What to work on
Leave every picture out, and retype all the remaining records exactly.

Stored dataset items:

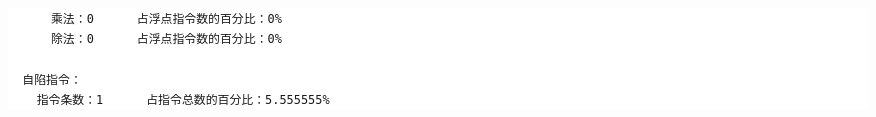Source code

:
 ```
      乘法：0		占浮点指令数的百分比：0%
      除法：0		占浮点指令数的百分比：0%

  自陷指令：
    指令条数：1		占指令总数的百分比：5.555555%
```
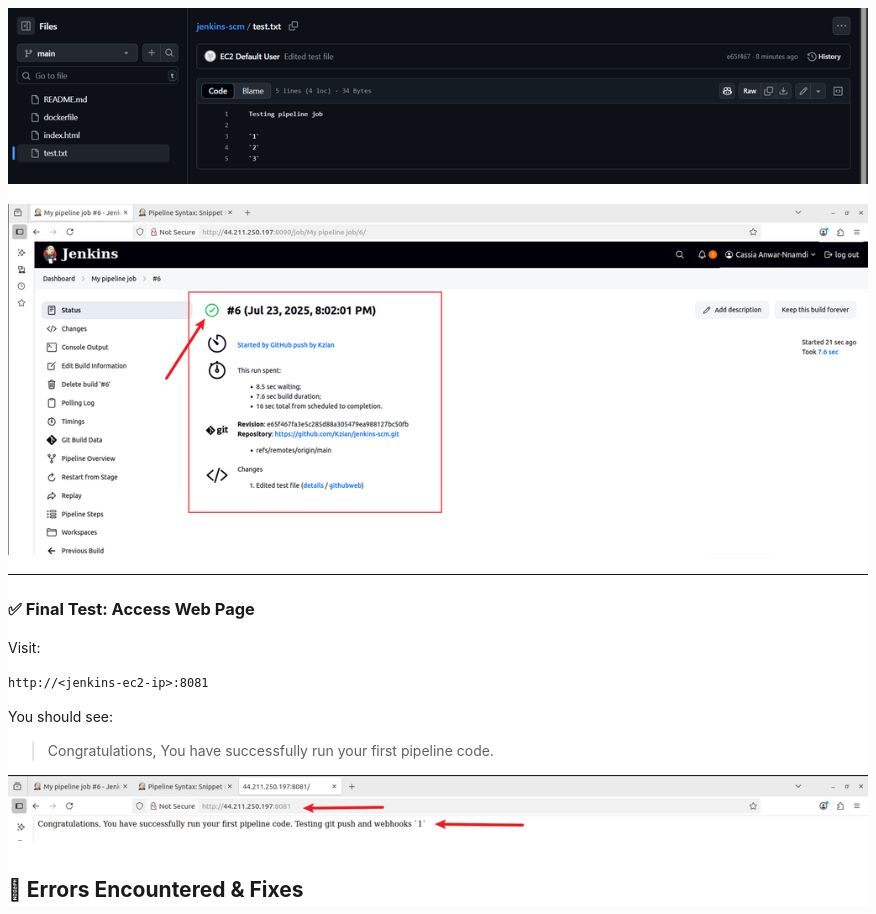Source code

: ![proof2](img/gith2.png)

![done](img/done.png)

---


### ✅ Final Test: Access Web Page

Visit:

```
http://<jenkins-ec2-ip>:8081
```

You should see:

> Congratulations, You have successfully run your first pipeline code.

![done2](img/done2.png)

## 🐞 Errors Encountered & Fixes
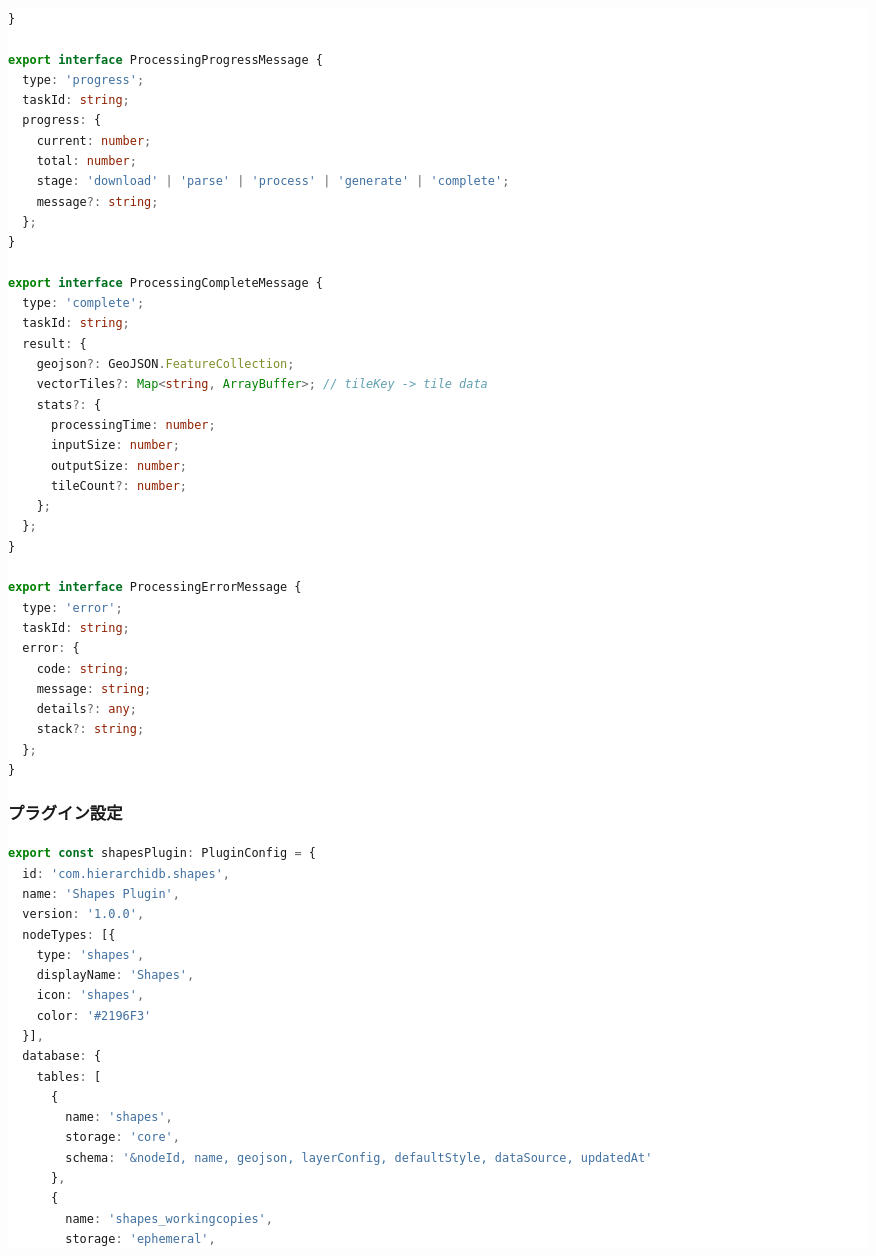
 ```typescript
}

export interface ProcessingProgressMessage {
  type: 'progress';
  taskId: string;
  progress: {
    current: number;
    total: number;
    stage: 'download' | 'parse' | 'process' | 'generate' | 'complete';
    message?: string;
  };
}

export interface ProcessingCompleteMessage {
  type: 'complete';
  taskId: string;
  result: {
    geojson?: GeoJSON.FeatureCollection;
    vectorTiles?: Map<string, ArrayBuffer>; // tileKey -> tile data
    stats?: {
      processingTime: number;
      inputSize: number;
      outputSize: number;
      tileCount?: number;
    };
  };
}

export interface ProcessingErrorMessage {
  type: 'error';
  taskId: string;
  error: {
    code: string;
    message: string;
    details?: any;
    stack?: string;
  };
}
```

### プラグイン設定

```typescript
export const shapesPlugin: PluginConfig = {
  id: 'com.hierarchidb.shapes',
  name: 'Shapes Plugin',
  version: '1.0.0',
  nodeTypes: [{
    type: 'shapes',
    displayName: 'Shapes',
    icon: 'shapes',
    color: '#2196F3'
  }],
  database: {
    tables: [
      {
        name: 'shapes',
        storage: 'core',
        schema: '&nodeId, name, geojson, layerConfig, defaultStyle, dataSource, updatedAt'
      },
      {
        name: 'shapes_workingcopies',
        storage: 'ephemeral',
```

Task response
Source code

:
 ```
      乘法：0		占浮点指令数的百分比：0%
      除法：0		占浮点指令数的百分比：0%

  自陷指令：
    指令条数：1		占指令总数的百分比：5.555555%
```
Source code

: ![proof2](img/gith2.png)

![done](img/done.png)

---


### ✅ Final Test: Access Web Page

Visit:

```
http://<jenkins-ec2-ip>:8081
```

You should see:

> Congratulations, You have successfully run your first pipeline code.

![done2](img/done2.png)

## 🐞 Errors Encountered & Fixes
 ```typescript
}

export interface ProcessingProgressMessage {
  type: 'progress';
  taskId: string;
  progress: {
    current: number;
    total: number;
    stage: 'download' | 'parse' | 'process' | 'generate' | 'complete';
    message?: string;
  };
}

export interface ProcessingCompleteMessage {
  type: 'complete';
  taskId: string;
  result: {
    geojson?: GeoJSON.FeatureCollection;
    vectorTiles?: Map<string, ArrayBuffer>; // tileKey -> tile data
    stats?: {
      processingTime: number;
      inputSize: number;
      outputSize: number;
      tileCount?: number;
    };
  };
}

export interface ProcessingErrorMessage {
  type: 'error';
  taskId: string;
  error: {
    code: string;
    message: string;
    details?: any;
    stack?: string;
  };
}
```

### プラグイン設定

```typescript
export const shapesPlugin: PluginConfig = {
  id: 'com.hierarchidb.shapes',
  name: 'Shapes Plugin',
  version: '1.0.0',
  nodeTypes: [{
    type: 'shapes',
    displayName: 'Shapes',
    icon: 'shapes',
    color: '#2196F3'
  }],
  database: {
    tables: [
      {
        name: 'shapes',
        storage: 'core',
        schema: '&nodeId, name, geojson, layerConfig, defaultStyle, dataSource, updatedAt'
      },
      {
        name: 'shapes_workingcopies',
        storage: 'ephemeral',
```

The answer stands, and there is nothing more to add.